ASSIGNMENT>
Transcribe every line of the listing below word for word, omitting the pictures.

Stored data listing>
○ ○ ○ ○

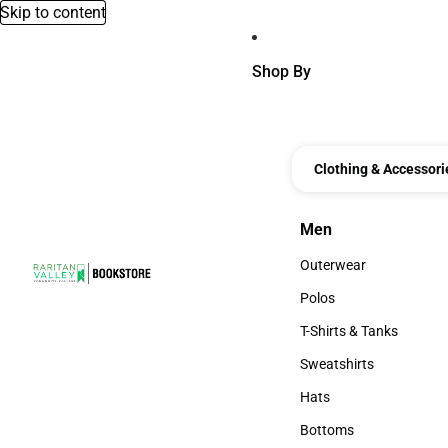
Skip to content
Shop By
Clothing & Accessori
Men
Men
Outerwear
Outerwear
Polos
Polos
T-Shirts & Tanks
T-Shirts & Tanks
Sweatshirts
Sweatshirts
Hats
Hats
Bottoms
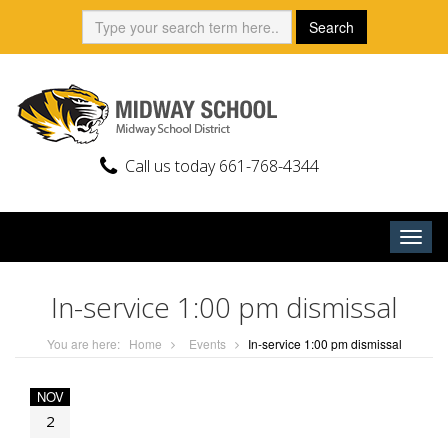
Skip
Search:
Search
to
content
Call us today 661-768-4344
Togg
navig
In-service 1:00 pm dismissal
You are here:
Home
Events
In-service 1:00 pm dismissal
NOV
2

○ ○ ○ ○

WRITTEN ANSWER>
Skip to content
Shop By
Clothing & Accessori
Men
Men
Outerwear
Outerwear
Polos
Polos
T-Shirts & Tanks
T-Shirts & Tanks
Sweatshirts
Sweatshirts
Hats
Hats
Bottoms
Skip
Search:
Search
to
content
Call us today 661-768-4344
Togg
navig
In-service 1:00 pm dismissal
You are here:
Home
Events
In-service 1:00 pm dismissal
NOV
2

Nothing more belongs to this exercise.